Menariknya, menggunakan minyak esensial dengan pijatan dapat membantu menghilangkan stres, meskipun efeknya mungkin hanya bertahan selama pijatan berlangsung. Saat tubuh terasa rileks, beraktivitas pun jadi menyenangkan. Apalagi jika didukung oleh suasana rumah yang nyaman dan mampu memberi rasa aman.
- Mengatasi Sulit Tidur
Wewangian minyak lavender yang menenangkan dianggap dapat meningkatkan kualitas tidur seseorang. Para ilmuwan menguji klaim ini pada orang dewasa yang lebih tua yang hidup dengan demensia. Mereka menemukan bahwa menaburkan minyak esensial pada handuk di sekitar bantal mereka secara signifikan meningkatkan waktu tidur mereka, membantu mereka tidur lebih lama di pagi hari.
- Mengurangi Gejala Flu
Kandungan rosemary, peppermint, dan blue gum eucalyptus dan minyak atsiri yang berasal dari berbagai jenis runjung (pinus) dipercaya akan membantu meringankan mampet di hidung.
- Meredakan Peradangan
Studi awal yang dilakukan oleh peneliti membawa hasil yang menjanjikan mengenai kualitas antimikroba yang telah lama disebut-sebut dalam pengobatan tradisional.

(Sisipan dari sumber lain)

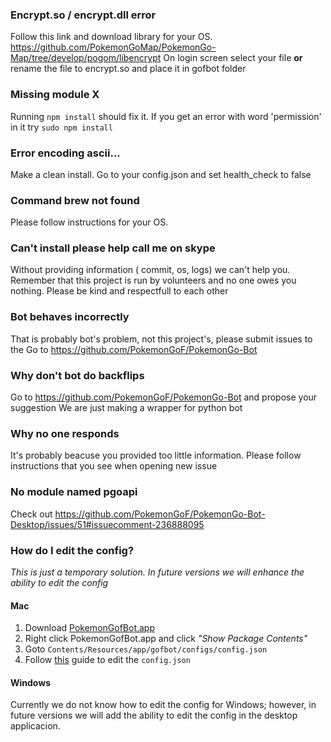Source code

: ### Encrypt.so / encrypt.dll error
Follow this link and download library for your OS.
https://github.com/PokemonGoMap/PokemonGo-Map/tree/develop/pogom/libencrypt
On login screen select your file **or** rename the file to encrypt.so and place it in gofbot folder

### Missing module X
Running `npm install` should fix it. If you get an error with word 'permission' in it try `sudo npm install`

### Error encoding ascii...
Make a clean install. Go to your config.json and set health_check to false

### Command brew not found
Please follow instructions for your OS.

### Can't install please help call me on skype
Without providing information ( commit, os, logs) we can't help you. Remember that this project is run by volunteers and no one owes you nothing. Please be kind and respectfull to each other

### Bot behaves incorrectly
That is probably bot's problem, not this project's, please submit issues to the Go to https://github.com/PokemonGoF/PokemonGo-Bot

### Why don't bot do backflips
Go to https://github.com/PokemonGoF/PokemonGo-Bot and propose your suggestion
We are just making a wrapper for python bot

### Why no one responds
It's probably beacuse you provided too little information. Please follow instructions that you see when opening new issue

### No module named pgoapi
Check out https://github.com/PokemonGoF/PokemonGo-Bot-Desktop/issues/51#issuecomment-236888095

### How do I edit the config?
_This is just a temporary solution. In future versions we will enhance the ability to edit the config_

#### Mac
1. Download [PokemonGofBot.app](https://github.com/PokemonGoF/PokemonGo-Bot-Desktop/releases)
2. Right click PokemonGofBot.app and click _"Show Package Contents"_
3. Goto `Contents/Resources/app/gofbot/configs/config.json`
4. Follow [this](https://github.com/PokemonGoF/PokemonGo-Bot/blob/dev/docs/configuration_files.md#sniping-movetolocation) guide to edit the `config.json`

#### Windows
Currently we do not know how to edit the config for Windows; however, in future versions we will add the ability to edit the config in the desktop applicacion. 
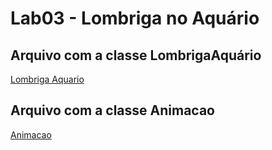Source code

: # Lab03 - Lombriga no Aquário

## Arquivo com a classe LombrigaAquário

[Lombriga Aquario](https://github.com/LucJRibas/MC322-Laboratorios/blob/main/lab03/codigos/AquarioLombriga.java)

## Arquivo com a classe Animacao

[Animacao](https://github.com/LucJRibas/MC322-Laboratorios/blob/main/lab03/codigos/Animacao.java)

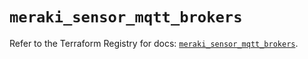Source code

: # `meraki_sensor_mqtt_brokers`

Refer to the Terraform Registry for docs: [`meraki_sensor_mqtt_brokers`](https://registry.terraform.io/providers/ciscodevnet/meraki/1.7.1/docs/resources/sensor_mqtt_brokers).
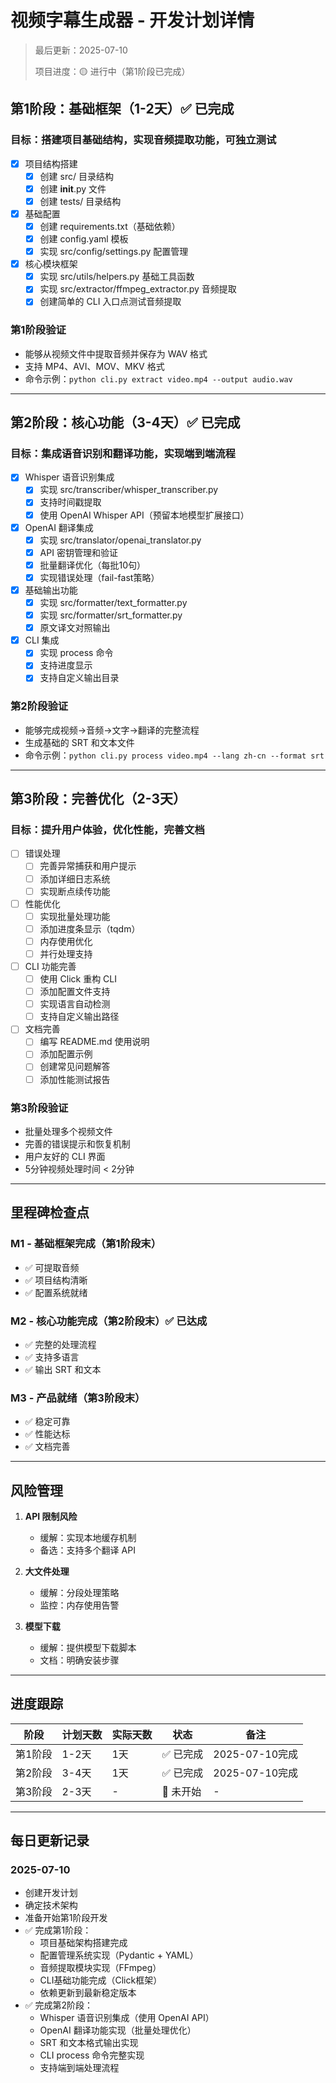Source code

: # 视频字幕生成器 - 开发计划详情

> 最后更新：2025-07-10
> 
> 项目进度：🟡 进行中（第1阶段已完成）

## 第1阶段：基础框架（1-2天）✅ 已完成

### 目标：搭建项目基础结构，实现音频提取功能，可独立测试

- [x] 项目结构搭建
  - [x] 创建 src/ 目录结构
  - [x] 创建 __init__.py 文件
  - [x] 创建 tests/ 目录结构
  
- [x] 基础配置
  - [x] 创建 requirements.txt（基础依赖）
  - [x] 创建 config.yaml 模板
  - [x] 实现 src/config/settings.py 配置管理
  
- [x] 核心模块框架
  - [x] 实现 src/utils/helpers.py 基础工具函数
  - [x] 实现 src/extractor/ffmpeg_extractor.py 音频提取
  - [x] 创建简单的 CLI 入口点测试音频提取

### 第1阶段验证
- 能够从视频文件中提取音频并保存为 WAV 格式
- 支持 MP4、AVI、MOV、MKV 格式
- 命令示例：`python cli.py extract video.mp4 --output audio.wav`

---

## 第2阶段：核心功能（3-4天）✅ 已完成

### 目标：集成语音识别和翻译功能，实现端到端流程

- [x] Whisper 语音识别集成
  - [x] 实现 src/transcriber/whisper_transcriber.py
  - [x] 支持时间戳提取
  - [x] 使用 OpenAI Whisper API（预留本地模型扩展接口）
  
- [x] OpenAI 翻译集成
  - [x] 实现 src/translator/openai_translator.py
  - [x] API 密钥管理和验证
  - [x] 批量翻译优化（每批10句）
  - [x] 实现错误处理（fail-fast策略）
  
- [x] 基础输出功能
  - [x] 实现 src/formatter/text_formatter.py
  - [x] 实现 src/formatter/srt_formatter.py
  - [x] 原文译文对照输出
  
- [x] CLI 集成
  - [x] 实现 process 命令
  - [x] 支持进度显示
  - [x] 支持自定义输出目录

### 第2阶段验证
- 能够完成视频→音频→文字→翻译的完整流程
- 生成基础的 SRT 和文本文件
- 命令示例：`python cli.py process video.mp4 --lang zh-cn --format srt`

---

## 第3阶段：完善优化（2-3天）

### 目标：提升用户体验，优化性能，完善文档

- [ ] 错误处理
  - [ ] 完善异常捕获和用户提示
  - [ ] 添加详细日志系统
  - [ ] 实现断点续传功能
  
- [ ] 性能优化
  - [ ] 实现批量处理功能
  - [ ] 添加进度条显示（tqdm）
  - [ ] 内存使用优化
  - [ ] 并行处理支持
  
- [ ] CLI 功能完善
  - [ ] 使用 Click 重构 CLI
  - [ ] 添加配置文件支持
  - [ ] 实现语言自动检测
  - [ ] 支持自定义输出路径
  
- [ ] 文档完善
  - [ ] 编写 README.md 使用说明
  - [ ] 添加配置示例
  - [ ] 创建常见问题解答
  - [ ] 添加性能测试报告

### 第3阶段验证
- 批量处理多个视频文件
- 完善的错误提示和恢复机制
- 用户友好的 CLI 界面
- 5分钟视频处理时间 < 2分钟

---

## 里程碑检查点

### M1 - 基础框架完成（第1阶段末）
- ✅ 可提取音频
- ✅ 项目结构清晰
- ✅ 配置系统就绪

### M2 - 核心功能完成（第2阶段末）✅ 已达成
- ✅ 完整的处理流程
- ✅ 支持多语言
- ✅ 输出 SRT 和文本

### M3 - 产品就绪（第3阶段末）
- ✅ 稳定可靠
- ✅ 性能达标
- ✅ 文档完善

---

## 风险管理

1. **API 限制风险**
   - 缓解：实现本地缓存机制
   - 备选：支持多个翻译 API

2. **大文件处理**
   - 缓解：分段处理策略
   - 监控：内存使用告警

3. **模型下载**
   - 缓解：提供模型下载脚本
   - 文档：明确安装步骤

---

## 进度跟踪

| 阶段 | 计划天数 | 实际天数 | 状态 | 备注 |
|------|----------|----------|------|------|
| 第1阶段 | 1-2天 | 1天 | ✅ 已完成 | 2025-07-10完成 |
| 第2阶段 | 3-4天 | 1天 | ✅ 已完成 | 2025-07-10完成 |
| 第3阶段 | 2-3天 | - | 🔴 未开始 | - |

---

## 每日更新记录

### 2025-07-10
- 创建开发计划
- 确定技术架构
- 准备开始第1阶段开发
- ✅ 完成第1阶段：
  - 项目基础架构搭建完成
  - 配置管理系统实现（Pydantic + YAML）
  - 音频提取模块实现（FFmpeg）
  - CLI基础功能完成（Click框架）
  - 依赖更新到最新稳定版本
- ✅ 完成第2阶段：
  - Whisper 语音识别集成（使用 OpenAI API）
  - OpenAI 翻译功能实现（批量处理优化）
  - SRT 和文本格式输出实现
  - CLI process 命令完整实现
  - 支持端到端处理流程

Minyak ini telah digunakan untuk mengobati kutu air, sariawan mulut, dan infeksi jamur seperti kandida.
Selain itu, banyak minyak esensial diklaim memiliki sifat antioksidan. Antioksidan dapat membantu mencegah kerusakan sel yang disebabkan oleh radikal bebas. Kerusakan ini dapat menyebabkan penyakit serius seperti kanker.